• _EXTRACTED TEXT_:
┌────────

Basic things you should know before you start to cook authentic mexican food
Some will say that cooking is cooking, no matter the type of cuisine you are
making, but professional Chefs will tell you this is only very partially true. Most cooks have accepted that highly populated countries such as France or Italy have long standing regional traditions, owing
to their regional diversity... well get this Wikipedia fans: Mexico has almost the population of both countries combined! The regional diversity of Mexican Cuisine is very real... going through this
site you will notice this very quickly. Now most mexican recipes found on the internet
assume that the reader is already familiar with certain methods, ingredients and principles. So, here I attempt to clarify and explain certain methods you have to be made familiar with, when cooking a mexican meal.
To go back to the mexican recipes
page, click that link.
Please, should you come across such a procedure that you would like
added here or explained in detail, send us a quick
request and we will do our best to post it here, to the best of our knowledge.
Find a place to buy genuine, fresh Corn Tortillas: the real thing!

└────────

• _GIVEN ENTRIES_:
┌────────

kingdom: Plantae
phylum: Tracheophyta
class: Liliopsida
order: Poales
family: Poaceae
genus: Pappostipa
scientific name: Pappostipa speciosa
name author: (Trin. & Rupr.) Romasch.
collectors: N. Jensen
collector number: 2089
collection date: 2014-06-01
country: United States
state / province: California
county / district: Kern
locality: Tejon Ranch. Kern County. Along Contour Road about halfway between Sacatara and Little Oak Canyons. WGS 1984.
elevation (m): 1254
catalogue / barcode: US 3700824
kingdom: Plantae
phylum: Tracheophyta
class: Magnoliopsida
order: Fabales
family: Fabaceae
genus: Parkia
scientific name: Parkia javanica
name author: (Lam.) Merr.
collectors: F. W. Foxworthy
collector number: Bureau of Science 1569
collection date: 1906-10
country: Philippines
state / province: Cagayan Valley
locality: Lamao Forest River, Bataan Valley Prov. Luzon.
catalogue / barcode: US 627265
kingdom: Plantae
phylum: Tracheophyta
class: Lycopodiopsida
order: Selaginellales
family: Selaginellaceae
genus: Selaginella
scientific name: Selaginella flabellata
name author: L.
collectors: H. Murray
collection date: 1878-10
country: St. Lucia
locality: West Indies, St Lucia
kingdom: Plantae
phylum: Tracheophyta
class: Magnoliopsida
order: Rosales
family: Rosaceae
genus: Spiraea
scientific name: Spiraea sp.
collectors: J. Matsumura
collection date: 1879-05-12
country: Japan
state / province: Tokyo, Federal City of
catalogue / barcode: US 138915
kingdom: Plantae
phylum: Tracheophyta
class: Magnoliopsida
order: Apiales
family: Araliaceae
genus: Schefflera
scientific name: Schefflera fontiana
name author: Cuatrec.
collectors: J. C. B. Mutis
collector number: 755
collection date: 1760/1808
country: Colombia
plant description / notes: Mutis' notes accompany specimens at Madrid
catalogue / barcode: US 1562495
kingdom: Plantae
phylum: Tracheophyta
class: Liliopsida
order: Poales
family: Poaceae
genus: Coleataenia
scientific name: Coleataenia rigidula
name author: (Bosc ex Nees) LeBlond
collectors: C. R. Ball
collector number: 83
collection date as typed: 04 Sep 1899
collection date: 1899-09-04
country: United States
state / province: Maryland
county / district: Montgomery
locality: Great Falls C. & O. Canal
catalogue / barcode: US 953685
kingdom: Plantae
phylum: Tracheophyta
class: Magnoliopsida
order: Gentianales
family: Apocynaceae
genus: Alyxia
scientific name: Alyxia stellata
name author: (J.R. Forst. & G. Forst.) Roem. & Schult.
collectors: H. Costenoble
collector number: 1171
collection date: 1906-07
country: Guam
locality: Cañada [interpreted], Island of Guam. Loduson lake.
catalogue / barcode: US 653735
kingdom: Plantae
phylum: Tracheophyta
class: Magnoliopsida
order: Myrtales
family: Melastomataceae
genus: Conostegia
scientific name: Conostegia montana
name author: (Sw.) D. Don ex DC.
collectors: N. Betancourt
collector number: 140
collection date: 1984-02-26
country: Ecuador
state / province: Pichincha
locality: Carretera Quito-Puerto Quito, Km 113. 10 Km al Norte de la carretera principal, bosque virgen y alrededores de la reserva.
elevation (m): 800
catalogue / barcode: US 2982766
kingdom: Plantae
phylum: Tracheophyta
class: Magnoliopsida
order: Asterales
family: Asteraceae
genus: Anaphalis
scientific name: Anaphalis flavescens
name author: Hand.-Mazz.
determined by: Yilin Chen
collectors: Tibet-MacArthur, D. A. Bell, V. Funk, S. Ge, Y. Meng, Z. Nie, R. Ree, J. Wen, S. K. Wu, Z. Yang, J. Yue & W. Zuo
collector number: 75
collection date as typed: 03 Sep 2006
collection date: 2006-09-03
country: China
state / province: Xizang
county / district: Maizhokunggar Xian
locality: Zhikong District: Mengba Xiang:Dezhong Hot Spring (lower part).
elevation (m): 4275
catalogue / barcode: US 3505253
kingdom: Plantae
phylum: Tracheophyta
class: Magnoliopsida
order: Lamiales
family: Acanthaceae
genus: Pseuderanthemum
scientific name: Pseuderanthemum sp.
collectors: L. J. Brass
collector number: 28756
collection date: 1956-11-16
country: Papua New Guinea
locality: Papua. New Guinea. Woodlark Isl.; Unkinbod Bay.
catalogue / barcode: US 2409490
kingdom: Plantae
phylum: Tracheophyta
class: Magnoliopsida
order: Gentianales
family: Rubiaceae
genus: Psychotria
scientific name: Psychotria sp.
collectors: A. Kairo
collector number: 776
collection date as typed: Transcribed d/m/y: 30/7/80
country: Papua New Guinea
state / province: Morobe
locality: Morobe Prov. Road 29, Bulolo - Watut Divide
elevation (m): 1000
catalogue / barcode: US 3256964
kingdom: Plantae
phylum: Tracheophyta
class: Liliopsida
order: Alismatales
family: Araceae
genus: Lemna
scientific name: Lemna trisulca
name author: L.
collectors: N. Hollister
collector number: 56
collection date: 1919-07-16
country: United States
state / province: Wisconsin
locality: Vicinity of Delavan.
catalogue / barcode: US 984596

└────────

• _OBJECTIVES_:
1. Answer these questions using the page on cooking Mexican food.
(a) Which two countries does the page cite as highly populated, with long-standing regional traditions?
(b) According to the page, how does Mexico's population compare with those two countries?
(c) What does the page say most Mexican recipes on the internet assume about the reader?
2. Repeat word for word the passage of the page on cooking Mexican food from "Please, should you" up to and including "the real thing!".

• _RESPONSES TO THE TASKS_:
1.
(a) France and Italy.
(b) Mexico has almost the population of both countries combined.
(c) They assume the reader is already familiar with certain methods, ingredients and principles.

2.
Please, should you come across such a procedure that you would like
added here or explained in detail, send us a quick
request and we will do our best to post it here, to the best of our knowledge.
Find a place to buy genuine, fresh Corn Tortillas: the real thing!